Texte source:
○ ○ ○
Les dispositifs légaux et réglementaires à venir

Le décret de convocation des électeurs va être abrogé (ce qui est en soi déjà en marge de la légalité ordinaire) et en même temps un projet de loi va être adopté en conseil des ministres pour organiser le report.

Le 2nd tour de l’élection municipale est pour l’instant prévu au mois de juin, mais un rapport devra être édicté au mois de mai pour décider si les élections peuvent se tenir ou s’il faut les reporter à plus tard, car le risque épidémique doit prévaloir (cependant, si l’élection devait avoir lieu plus tard, par exemple en septembre, on doute que les résultats du 1er tour pourraient être conservés et il faudrait dans le même temps repousser les élections sénatoriales). Cette loi va aussi prolonger les mandats en cours jusqu’à la nouvelle élection.

Il y aura ainsi deux catégories d’élus au sein des EPCI (les anciens et les nouveaux), situation transitoire qui devrait donner lieu à l’élection d’exécutifs provisoires.

Enfin, le Gouvernement sera habilité par voie d’ordonnances à s’occuper des questions techniques (opérations électorales, dépenses électorales, etc.)

Sur ce point, comme nous l’avions également suggéré, inutile de réunir tous les parlementaires pour adopter une loi de ce type : il se pourrait que cette loi de report soit la première pour laquelle on se satisferait finalement que la loi soit votée par très peu de députés et de sénateurs. On se dirige effectivement vers un petit comité : présidents de groupes plus un parlementaire par groupe. Le texte serait adopté d’abord au Sénat et ensuite à l’Assemblée Nationale.
○ ○ ○
Données extraites:

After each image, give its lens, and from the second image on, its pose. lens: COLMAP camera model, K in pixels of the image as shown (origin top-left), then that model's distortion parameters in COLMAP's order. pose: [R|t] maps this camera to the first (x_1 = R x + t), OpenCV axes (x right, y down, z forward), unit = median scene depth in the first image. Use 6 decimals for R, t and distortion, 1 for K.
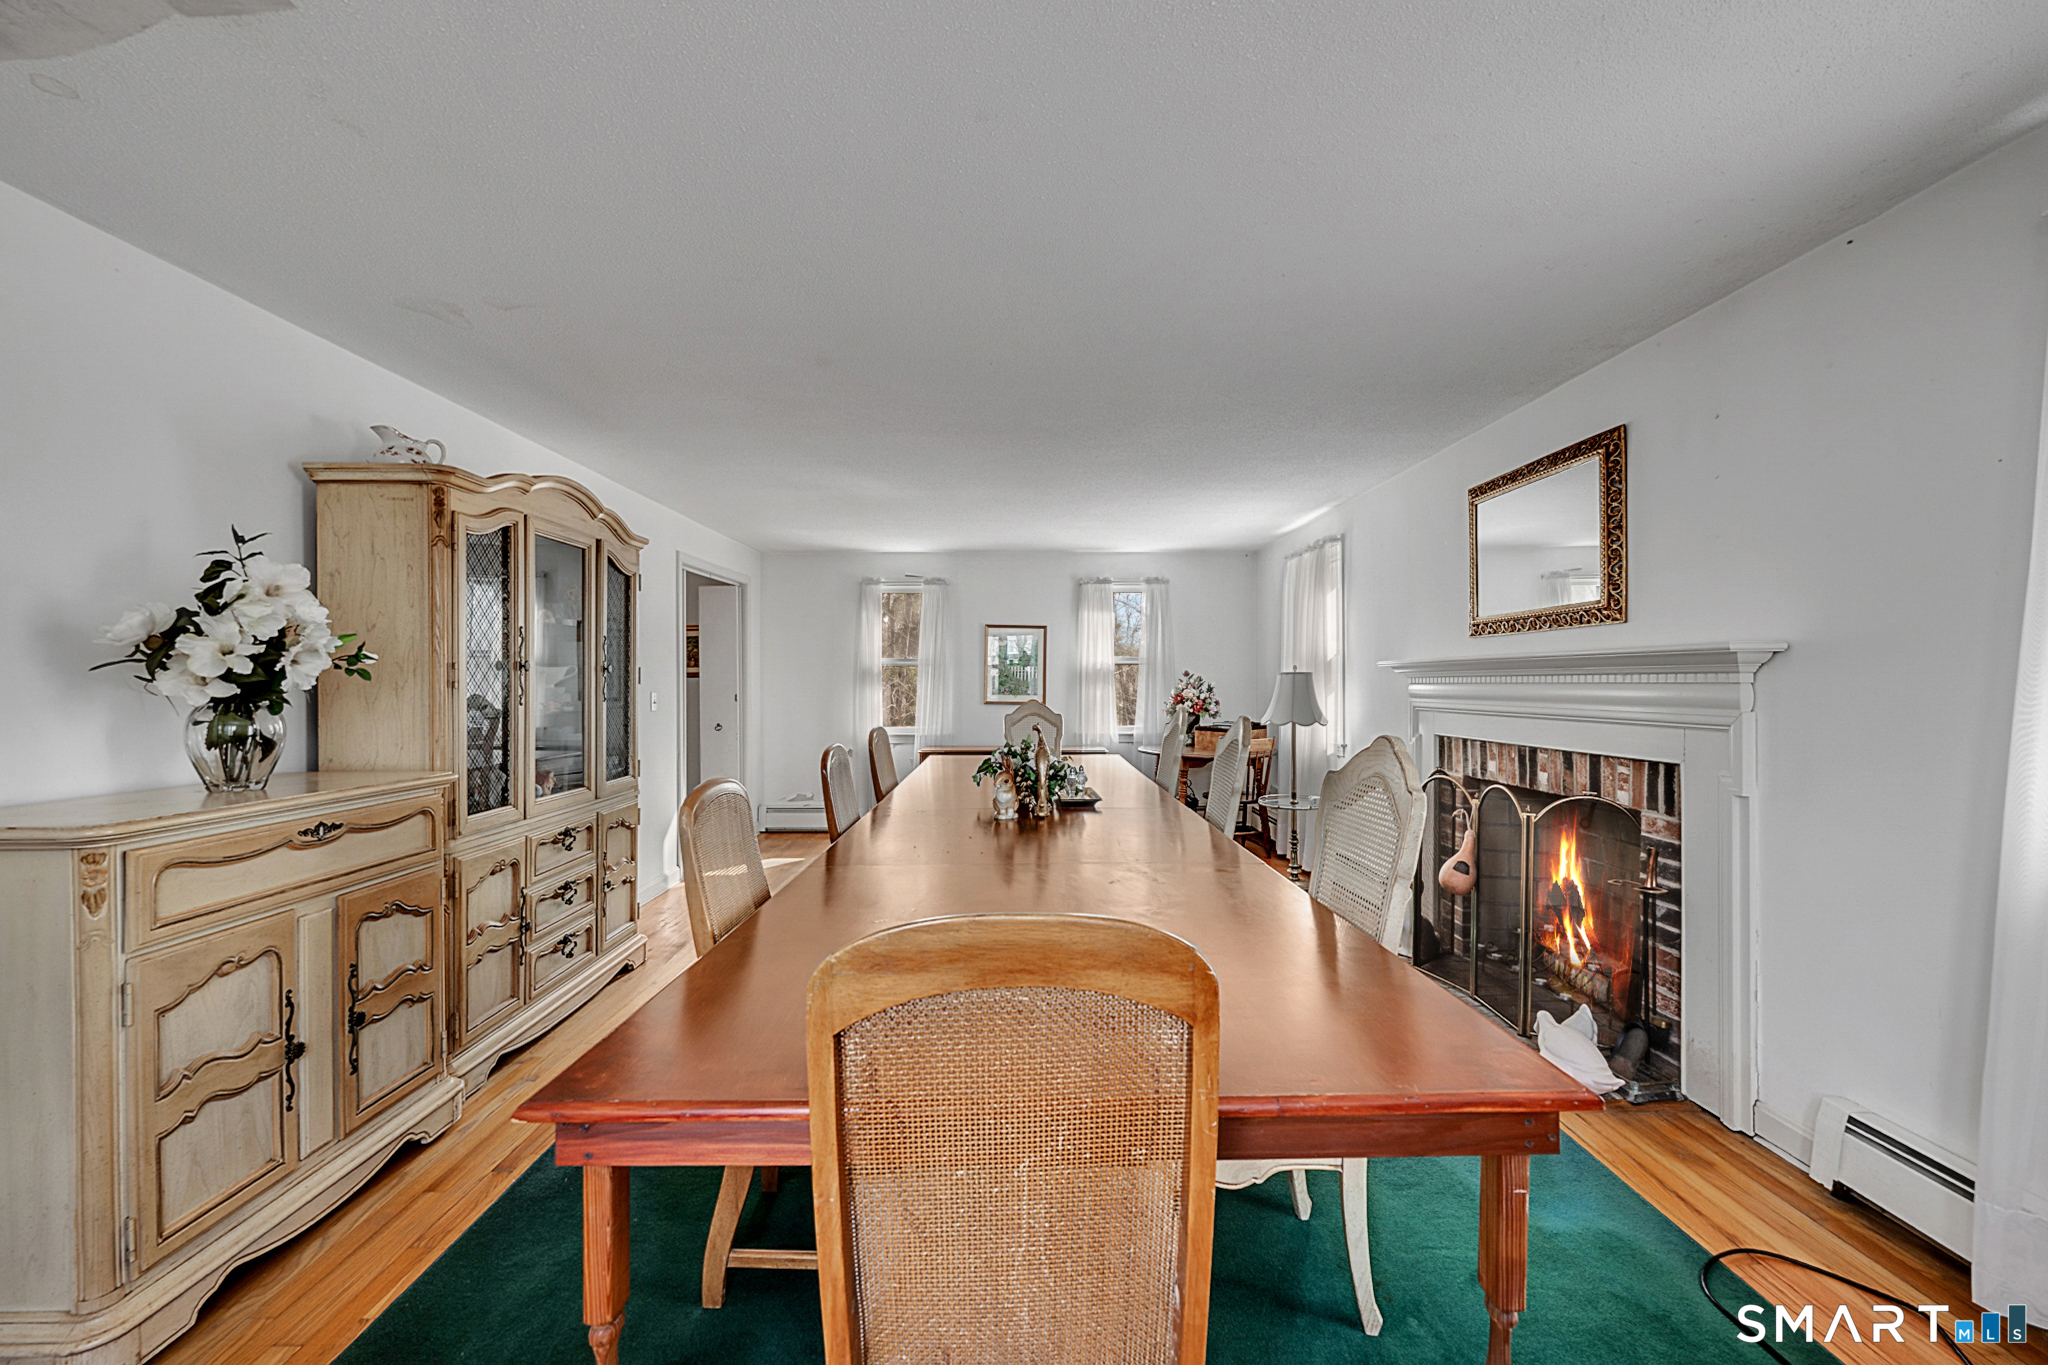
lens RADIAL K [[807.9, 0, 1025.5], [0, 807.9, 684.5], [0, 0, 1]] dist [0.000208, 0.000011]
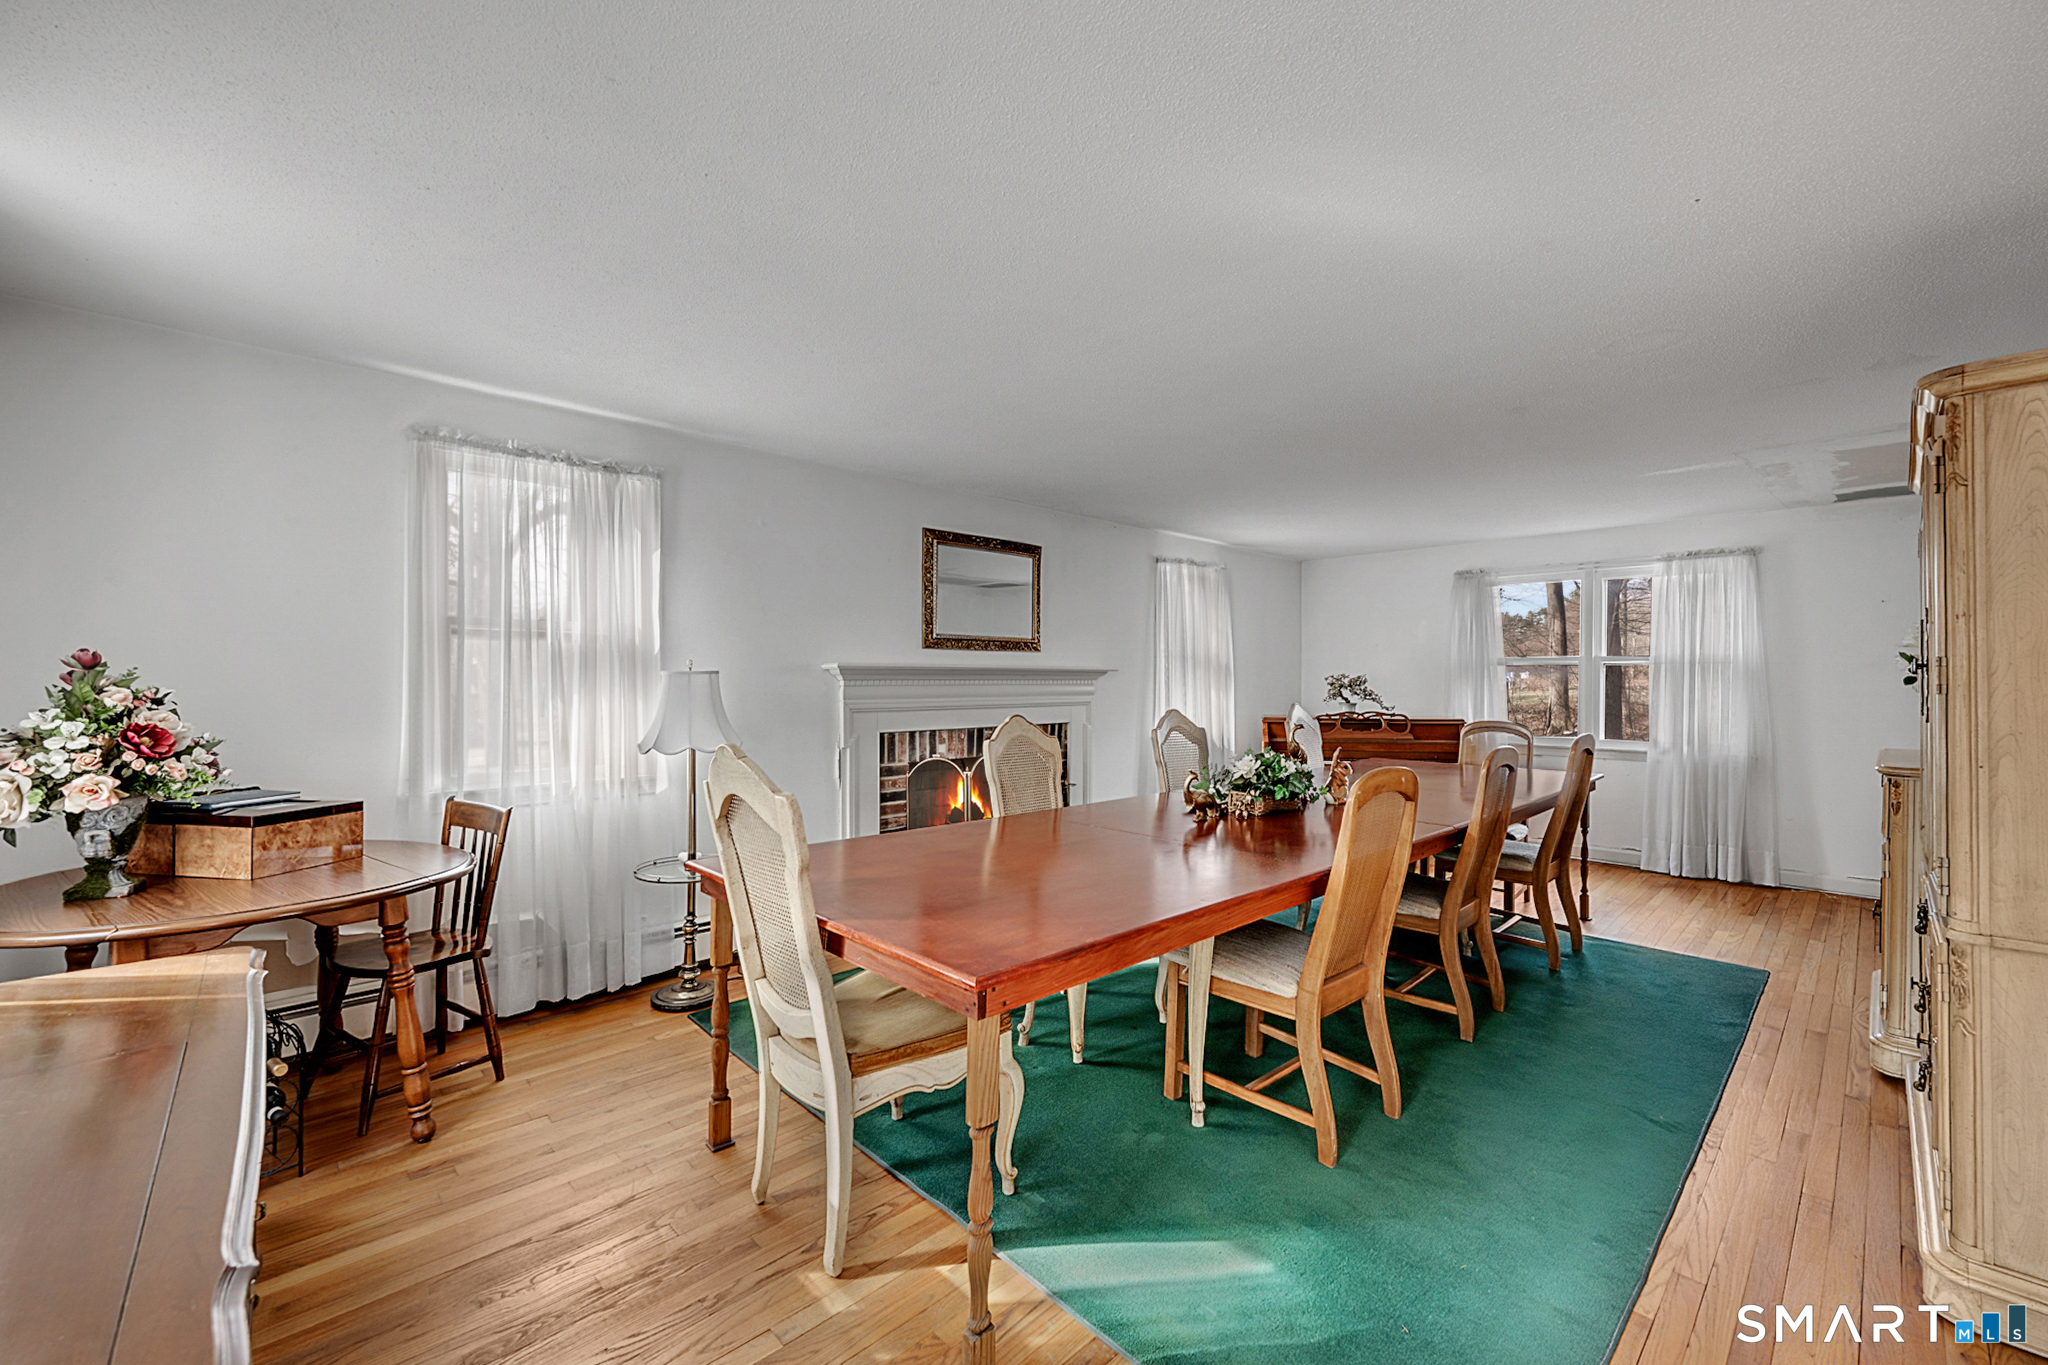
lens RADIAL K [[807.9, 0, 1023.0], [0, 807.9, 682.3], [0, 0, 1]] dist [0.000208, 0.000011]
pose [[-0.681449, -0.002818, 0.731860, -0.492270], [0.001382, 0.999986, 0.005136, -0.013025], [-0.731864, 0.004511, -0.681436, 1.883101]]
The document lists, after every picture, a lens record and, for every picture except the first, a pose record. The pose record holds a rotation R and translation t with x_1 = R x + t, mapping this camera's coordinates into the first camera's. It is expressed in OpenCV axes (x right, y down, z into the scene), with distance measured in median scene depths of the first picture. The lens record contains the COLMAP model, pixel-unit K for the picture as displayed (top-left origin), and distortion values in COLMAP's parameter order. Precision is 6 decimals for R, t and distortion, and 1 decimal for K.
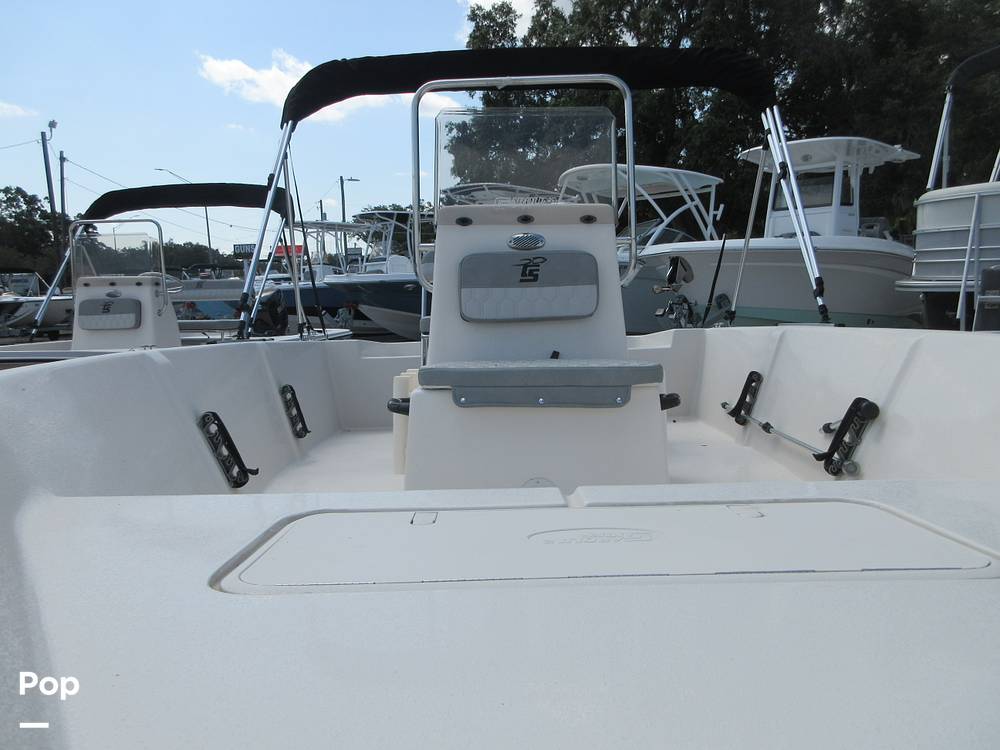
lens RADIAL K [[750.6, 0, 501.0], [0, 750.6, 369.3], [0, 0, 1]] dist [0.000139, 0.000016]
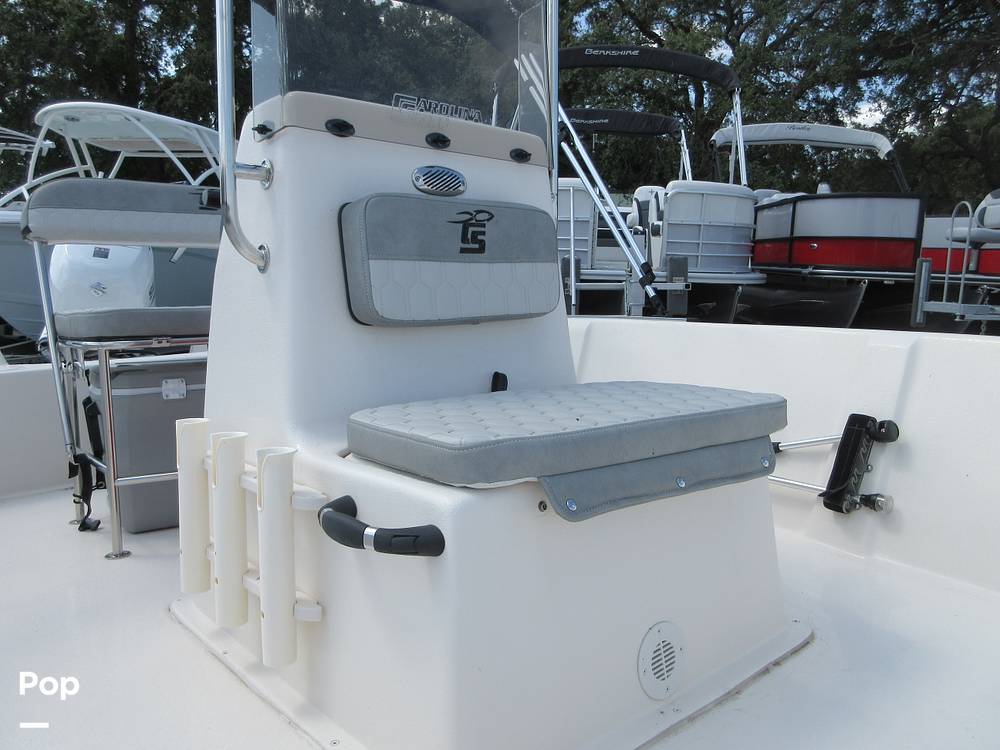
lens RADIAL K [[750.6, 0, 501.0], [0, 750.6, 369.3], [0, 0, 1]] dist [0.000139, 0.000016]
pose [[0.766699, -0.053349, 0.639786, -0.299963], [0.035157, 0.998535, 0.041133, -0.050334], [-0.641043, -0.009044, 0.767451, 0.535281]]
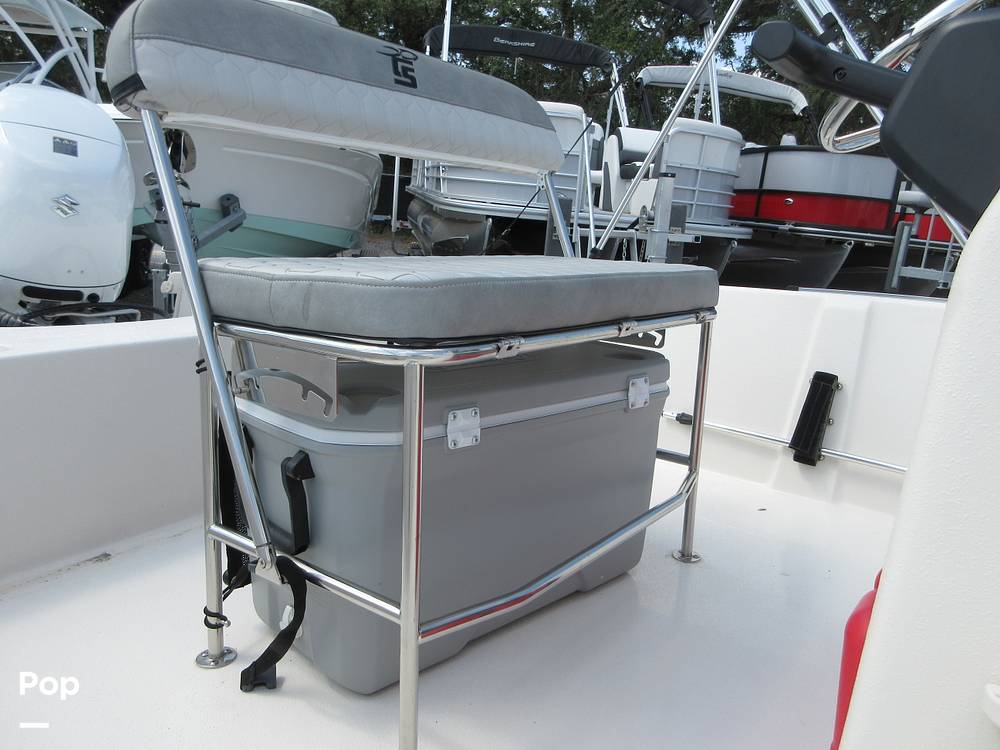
○ ○ ○
Questions d'étude:
A - Que dit le texte sur le report des élections municipales sur les points suivants ?
(i) Pour quel mois le 2nd tour de l'élection municipale est-il pour l'instant prévu ?
(ii) Quelles sont les deux catégories d'élus qu'il y aura au sein des EPCI ?
(iii) Dans quelle assemblée le texte serait-il adopté d'abord ?
B - Pouvez-vous poursuivre le texte sur le report des élections municipales après sa dernière phrase ?

Réponses par question:
A -
(i) Au mois de juin.
(ii) Les anciens et les nouveaux.
(iii) Au Sénat.

B -
Une inconstitutionnalité peu probable en raison de l’auto-limitation du Conseil constitutionnel et des circonstances exceptionnelles

La question est posée de savoir s’il faut craindre une inconstitutionnalité de cette loi, en raison du report et en raison de la conservation des résultats entre le premier tour et le deuxième entre le mois de mars et de juin (cependant nous pensons que la situation serait différente pour un report au mois de septembre). Nous ne le pensons pas, car nous estimons que ce qui prévaut aujourd’hui et doit prévaloir est le consensus politique et parlementaire, et que le Conseil constitutionnel adopterait cette position consistant à faire prévaloir le consensus parlementaire.

S’il était saisi (sera-t-il saisi a priori ? Il faudrait dans ce cas qu’il statue immédiatement), il jugerait probablement qu’il ne dispose pas du « même pouvoir d’appréciation que le Parlement » (ce qui est une jurisprudence classique en matière de droit de la vie politique, comme il a pu le faire par exemple dernièrement à propos des élections européennes) et qu’il existe des motifs d’intérêt général suffisants et des circonstances exceptionnelles, justifiant une adaptation non manifestement erronée du principe de la sincérité du scrutin. On pourrait aussi imaginer qu’il transpose ici sa jurisprudence sur les circonstances exceptionnelles rendues en matière électorale en 1973 à propos d’une élection législative à la Réunion, que nous avions citée déjà au tout début de la crise et ayant admis le report d’une élection législative pour cause de cyclone en raison des « circonstances exceptionnelles », au contrôle de constitutionnalité de loi.

Tout dans sa jurisprudence indique que le Conseil constitutionnel ne remettrait pas en cause le choix politique des parlementaires, même s’il présente par nature un caractère imparfait.

L’appréciation sur le fond : la nécessité absolue aujourd’hui de faire prévaloir le consensus politique et parlementaire

Sur le fond, concernant l’appréciation que l’on peut faire de tout cela, il nous semble qu’à ce stade, quelque soient les réserves ou les critiques que l’on peut émettre sur la situation où nous nous trouvons et les choix politiques qui sont faits, il est certain qu’il faut absolument préserver le consensus politique qui va être trouvé.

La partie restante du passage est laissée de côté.